I love this story because I was, I wouldn't know my intelligence, but I generally hate brokers in general.

Nelson:

Everybody hates brokers, man, they're necessary... Nobody wants to, no one wants a broker until they need a broker. And then when a broker brings him a deal, they still hate them and think that they didn't need them. So Believe me, I know it 100%

David:

But I got a broker to fund my deal.

Alex:

Well, well my complaint, well, it's more like this. I don't like it that brokers don't they don't have skin in the game. So I love that you're like yeah, I'll say that deal and I'll put something, something. I'll put some skin in the game. I love that.

Nelson:

Well I got to the point where I was asking like, Hey, is there any room in this deal and a lot of times people were doing these tickets, you know, tenants in common where they were going out and getting a bunch of investors.

So you know, I hooked up with a few of those guys and we're bringing them good deals and and I was throwing my money in with them and you know the the more money that I had to throw in there, if I love the deal I was putting I was putting as much in as they would let me put in and I even had owners say oh yeah, yeah, we don't have that much.

So yeah, that worked out Well for me, and it got my foot in the door, and I was able to, you know, benefit on a smaller scale, but at least I was able to benefit because they allowed me to throw a few bucks in the pot.

30:00 - 35:00

Alex:

Yeah, but now you're making a return, you're building relationships, you're learning the business, you know, and you're, and you're putting a good name for yourself. Because again, it's like, Okay, he's got, he's got some skin in the game. So I love that, that's a good strategy.

David:

So I got asked by a buddy six months ago to write an offer on a nine unit here in San Diego. And one of the major selling points for me decided to work with him on the deal and kind of I was gonna run kind of to help him out with the operation side of things, was that his broker was gonna front like 50k, I think into the deal. And that was immediate, I was like, oh, if your broker is so sold on this deal at our asking our offer price that he's already said, he's gonna throw money in like, to me, that's, that's huge on so many levels.

## Problem A
Print the portion of the transcript running from "So I got asked" to "so many levels.".
## Problem B
Using the transcript, say whether each statement below holds, answering yes or no and quoting the words that decide it.
(i) Nelson says no one wants a broker until they need one.
(ii) Alex's complaint is that brokers charge too much.
(iii) The nine-unit property David was asked to write an offer on is in San Diego.
## Problem C
Answer these questions from the transcript:
(i) What arrangement were people often using when Nelson asked whether there was room in a deal?
(ii) How long ago did a buddy ask David to write an offer?
(iii) What did David get a broker to do?

## Data
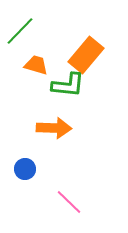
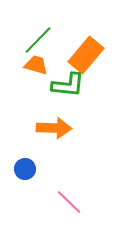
green line: moved 18 px right, 9 px down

## Solution A
So I got asked by a buddy six months ago to write an offer on a nine unit here in San Diego. And one of the major selling points for me decided to work with him on the deal and kind of I was gonna run kind of to help him out with the operation side of things, was that his broker was gonna front like 50k, I think into the deal. And that was immediate, I was like, oh, if your broker is so sold on this deal at our asking our offer price that he's already said, he's gonna throw money in like, to me, that's, that's huge on so many levels.

## Solution B
(i) Yes: "no one wants a broker until they need a broker"
(ii) No: "I don't like it that brokers don't they don't have skin in the game."
(iii) Yes: "write an offer on a nine unit here in San Diego"

## Solution C
(i) Tenants in common
(ii) Six months ago
(iii) Fund his deal